- **About this task**: An exact transcription of the listing, without its images, is what the answer must contain.

- **Dataset content**:
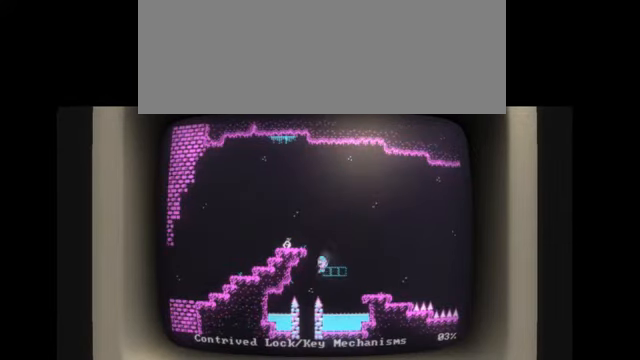
Gameplay with keyboard; each line is a JSON object with the keys held at the frame after it. "events" lists presses ("down") and releases ("up") of "alt", "backspace", "caps_lock", "ctrl", "down", "escape", "f1", "f10", "f11", "f12", "f2", "f3", "f4", "f5", "f6", "f7", "f8", "f9", "j", "l", "left", "return", "right", "shift", "space", "tab" and "up" between this image and that frame as [ms after this image, input, new state], when the widget could be followed in between. No other keys are recorded. Mouse input is not recorded. Not read: k.
{"keys": ["l"], "events": [[134, "l", "down"]]}
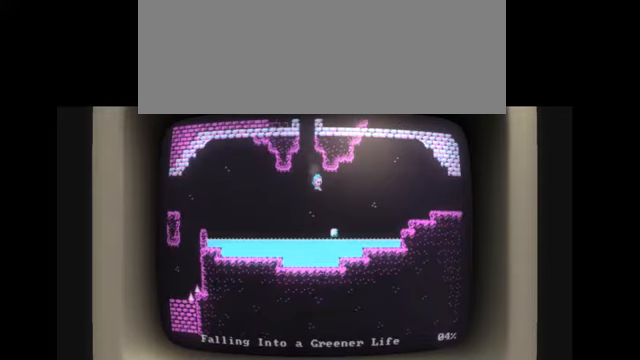
{"keys": ["l"], "events": []}
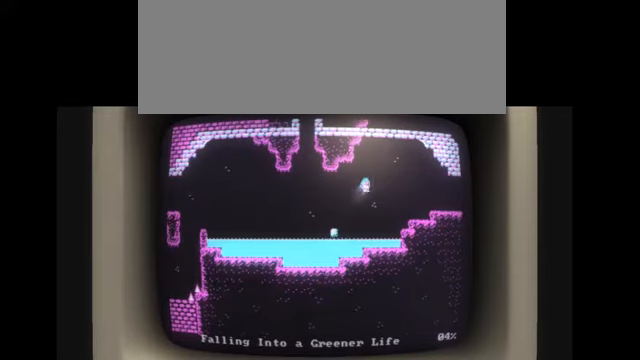
{"keys": ["l"], "events": []}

- **Your response**:
Gameplay with keyboard; each line is a JSON object with the keys held at the frame after it. "events" lists presses ("down") and releases ("up") of "alt", "backspace", "caps_lock", "ctrl", "down", "escape", "f1", "f10", "f11", "f12", "f2", "f3", "f4", "f5", "f6", "f7", "f8", "f9", "j", "l", "left", "return", "right", "shift", "space", "tab" and "up" between this image and that frame as [ms after this image, input, new state], when the widget could be followed in between. No other keys are recorded. Mouse input is not recorded. Not read: k.
{"keys": ["l"], "events": [[134, "l", "down"]]}
{"keys": ["l"], "events": []}
{"keys": ["l"], "events": []}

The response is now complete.